On June 18, 2025, Nobitex — the largest cryptocurrency exchange in Iran — was targeted in a politically motivated cyberattack attributed to Israel-linked group Predatory Sparrow. The attackers moved USD 90 million in crypto to vanity addresses with IRGC slogans, ensuring the funds were unmoveable. TRM assesses the hack was designed to disrupt Iran’s crypto infrastructure, expose regime-linked surveillance practices, and limit financial services for ordinary users.
Why did users withdraw funds from Iranian crypto exchanges in the lead up to and during the recent Iran-Israel conflict?
Ahead of Israel’s missile strikes on June 13, 2025, users of Iranian exchanges — particularly Nobitex — rapidly moved capital abroad, anticipating increased geopolitical risk. TRM identified a more than 150% spike in outflows from Nobitex during this period, suggesting users were attempting to reduce custodial risk, preserve asset mobility, and maintain access to global markets amid rising uncertainty.
How did the Nobitex hack impact trust in Iranian crypto platforms?
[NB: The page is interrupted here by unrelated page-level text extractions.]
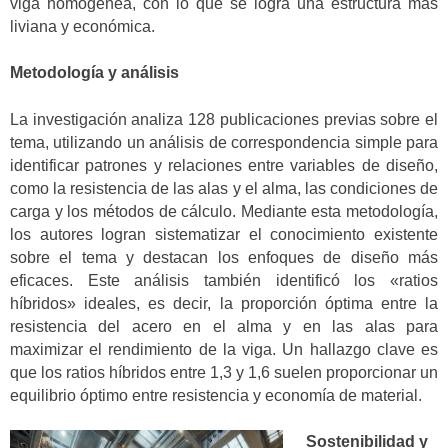
viga homogénea, con lo que se logra una estructura más
liviana y económica.
Metodología y análisis
La investigación analiza 128 publicaciones previas sobre el
tema, utilizando un análisis de correspondencia simple para
identificar patrones y relaciones entre variables de diseño,
como la resistencia de las alas y el alma, las condiciones de
carga y los métodos de cálculo. Mediante esta metodología,
los autores logran sistematizar el conocimiento existente
sobre el tema y destacan los enfoques de diseño más
eficaces. Este análisis también identificó los «ratios
híbridos» ideales, es decir, la proporción óptima entre la
resistencia del acero en el alma y en las alas para
maximizar el rendimiento de la viga. Un hallazgo clave es
que los ratios híbridos entre 1,3 y 1,6 suelen proporcionar un
equilibrio óptimo entre resistencia y economía de material.
Sostenibilidad y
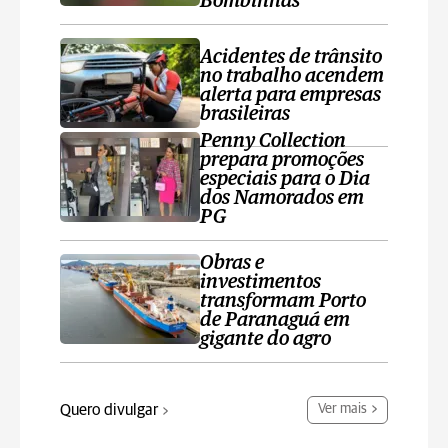
Bombinhas
Acidentes de trânsito
no trabalho acendem
alerta para empresas
brasileiras
Penny Collection
prepara promoções
especiais para o Dia
dos Namorados em
PG
Obras e
investimentos
transformam Porto
de Paranaguá em
gigante do agro
Quero divulgar
Ver mais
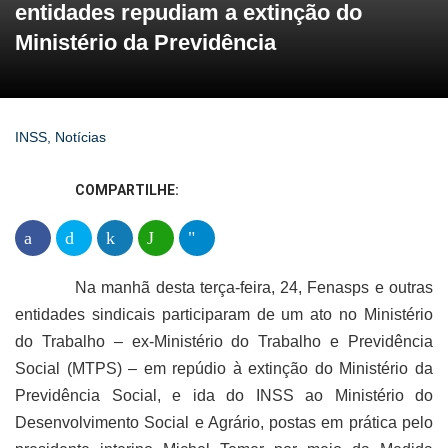
entidades repudiam a extinção do
Ministério da Previdência
INSS
,
Notícias
COMPARTILHE:
Na manhã desta terça-feira, 24, Fenasps e outras
entidades sindicais participaram de um ato no Ministério
do Trabalho – ex-Ministério do Trabalho e Previdência
Social (MTPS) – em repúdio à extinção do Ministério da
Previdência Social, e ida do INSS ao Ministério do
Desenvolvimento Social e Agrário, postas em prática pelo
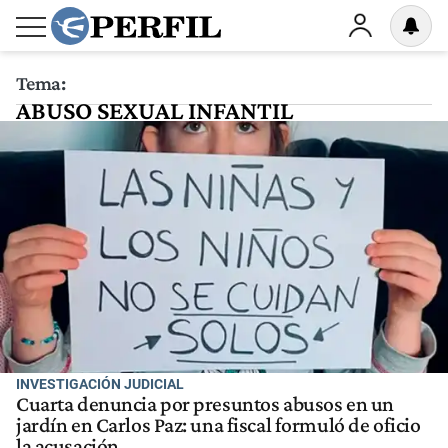
Tema:
ABUSO SEXUAL INFANTIL
INVESTIGACIÓN JUDICIAL
Cuarta denuncia por presuntos abusos en un
jardín en Carlos Paz: una fiscal formuló de oficio
la acusación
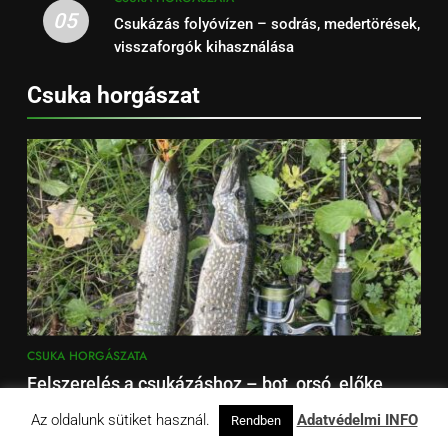
05
Csukázás folyóvízen – sodrás, medertörések,
visszaforgók kihasználása
Csuka horgászat
CSUKA HORGÁSZATA
Felszerelés a csukázáshoz – bot, orsó, előke,
zsinór
01
Az oldalunk sütiket használ.
Adatvédelmi INFO
Rendben
9 hónap ezelőtt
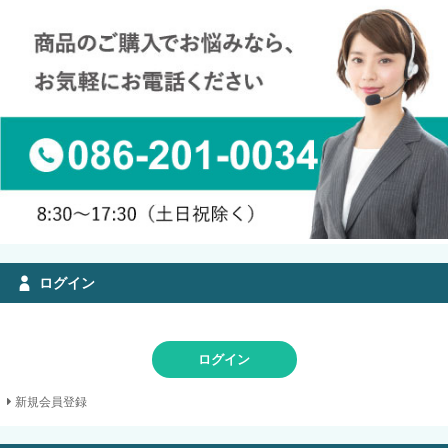
ログイン
ログイン
新規会員登録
The breach had a significant impact on user sentiment. Incoming transaction volume to Nobitex dropped over 70% year-over-year in early July 2025, with many users expressing concerns over inadequate safeguards and state surveillance. Some users were locked out of their accounts entirely, while others sought offshore exchanges or privacy-preserving tools to avoid future risk.
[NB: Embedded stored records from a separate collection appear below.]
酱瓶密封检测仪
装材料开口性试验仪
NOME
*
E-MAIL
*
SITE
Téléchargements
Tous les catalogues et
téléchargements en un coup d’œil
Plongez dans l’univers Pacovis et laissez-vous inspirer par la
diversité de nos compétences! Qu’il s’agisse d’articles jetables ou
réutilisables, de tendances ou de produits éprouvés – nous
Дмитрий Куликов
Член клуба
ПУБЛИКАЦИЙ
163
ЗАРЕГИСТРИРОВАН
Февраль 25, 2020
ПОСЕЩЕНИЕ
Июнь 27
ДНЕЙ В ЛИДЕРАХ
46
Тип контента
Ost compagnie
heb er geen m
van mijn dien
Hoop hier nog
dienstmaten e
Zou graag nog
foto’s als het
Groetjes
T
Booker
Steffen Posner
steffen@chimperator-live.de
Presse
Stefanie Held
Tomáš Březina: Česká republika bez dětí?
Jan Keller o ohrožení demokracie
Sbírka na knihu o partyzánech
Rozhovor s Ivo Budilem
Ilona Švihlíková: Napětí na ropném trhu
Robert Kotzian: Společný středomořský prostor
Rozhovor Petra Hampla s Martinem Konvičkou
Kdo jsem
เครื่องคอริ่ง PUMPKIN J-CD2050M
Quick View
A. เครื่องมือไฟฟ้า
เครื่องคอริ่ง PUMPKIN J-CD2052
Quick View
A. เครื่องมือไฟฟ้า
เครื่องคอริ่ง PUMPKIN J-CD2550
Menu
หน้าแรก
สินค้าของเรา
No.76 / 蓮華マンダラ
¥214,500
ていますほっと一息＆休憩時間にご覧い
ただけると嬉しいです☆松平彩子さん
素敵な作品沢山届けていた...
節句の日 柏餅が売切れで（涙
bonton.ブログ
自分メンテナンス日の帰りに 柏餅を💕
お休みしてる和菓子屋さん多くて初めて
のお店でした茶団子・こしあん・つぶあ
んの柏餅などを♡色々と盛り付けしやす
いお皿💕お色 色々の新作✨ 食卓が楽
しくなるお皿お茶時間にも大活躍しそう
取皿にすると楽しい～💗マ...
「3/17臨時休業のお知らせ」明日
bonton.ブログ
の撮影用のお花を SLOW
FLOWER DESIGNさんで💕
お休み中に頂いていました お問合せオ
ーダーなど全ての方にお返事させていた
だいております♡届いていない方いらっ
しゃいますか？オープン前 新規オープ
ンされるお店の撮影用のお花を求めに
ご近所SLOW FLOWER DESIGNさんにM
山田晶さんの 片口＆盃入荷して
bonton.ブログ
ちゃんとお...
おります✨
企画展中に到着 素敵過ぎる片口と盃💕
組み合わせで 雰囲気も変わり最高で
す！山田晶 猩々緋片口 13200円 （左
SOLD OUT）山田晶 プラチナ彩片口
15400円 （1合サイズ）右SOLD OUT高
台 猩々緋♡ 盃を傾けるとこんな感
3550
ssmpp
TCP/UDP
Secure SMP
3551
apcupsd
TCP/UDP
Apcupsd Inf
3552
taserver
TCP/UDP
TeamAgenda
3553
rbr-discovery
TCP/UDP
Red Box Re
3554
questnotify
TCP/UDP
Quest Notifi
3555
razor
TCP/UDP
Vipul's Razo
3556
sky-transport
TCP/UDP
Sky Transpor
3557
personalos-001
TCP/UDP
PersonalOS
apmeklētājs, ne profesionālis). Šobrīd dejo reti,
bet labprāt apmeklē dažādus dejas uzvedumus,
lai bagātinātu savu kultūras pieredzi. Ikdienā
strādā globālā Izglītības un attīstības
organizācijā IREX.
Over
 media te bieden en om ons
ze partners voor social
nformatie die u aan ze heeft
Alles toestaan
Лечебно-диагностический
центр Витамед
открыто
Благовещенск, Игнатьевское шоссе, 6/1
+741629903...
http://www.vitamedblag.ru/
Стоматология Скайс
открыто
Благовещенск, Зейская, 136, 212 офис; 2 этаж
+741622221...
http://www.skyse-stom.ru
What role does Nobitex play in Iran’s crypto ecosystem and sanctions evasion?
Nobitex is central to Iran’s domestic crypto economy and is used by both everyday citizens and state-linked actors. The exchange facilitates large transaction volumes and has reportedly implemented obfuscation tools to enable surveillance while protecting VIP users. TRM analysis revealed that entities linked to the IRGC and sanctioned pro-Hamas media outlets have transacted through Nobitex, underscoring its dual-use role in financial repression and sanctions evasion.
Is Iran still using crypto, like bitcoin, to evade sanctions post-hack?
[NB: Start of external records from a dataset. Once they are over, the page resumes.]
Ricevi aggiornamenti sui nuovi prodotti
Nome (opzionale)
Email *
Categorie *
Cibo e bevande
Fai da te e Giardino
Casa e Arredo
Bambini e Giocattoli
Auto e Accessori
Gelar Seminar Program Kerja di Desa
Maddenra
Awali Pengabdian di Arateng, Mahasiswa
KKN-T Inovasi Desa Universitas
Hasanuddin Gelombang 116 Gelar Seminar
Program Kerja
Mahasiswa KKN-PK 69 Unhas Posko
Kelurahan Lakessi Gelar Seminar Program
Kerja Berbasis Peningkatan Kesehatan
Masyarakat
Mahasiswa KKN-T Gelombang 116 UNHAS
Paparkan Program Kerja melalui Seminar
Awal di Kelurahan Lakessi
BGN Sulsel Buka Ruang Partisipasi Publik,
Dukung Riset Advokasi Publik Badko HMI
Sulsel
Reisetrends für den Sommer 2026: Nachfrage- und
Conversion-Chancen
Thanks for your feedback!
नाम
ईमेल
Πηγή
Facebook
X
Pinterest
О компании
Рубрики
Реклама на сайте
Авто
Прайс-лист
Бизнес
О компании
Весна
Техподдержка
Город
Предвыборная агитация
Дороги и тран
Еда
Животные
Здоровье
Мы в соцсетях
Yes, TRM’s analysis shows that Iran continues to use bitcoin mining as a revenue source and sanctions workaround. Following the Nobitex hack, dormant crypto mining wallets began moving assets, ultimately consolidating into Nobitex’s new hot wallet. These funds likely helped the platform resume operations and reflect Tehran’s ongoing strategy to generate income outside the traditional financial system.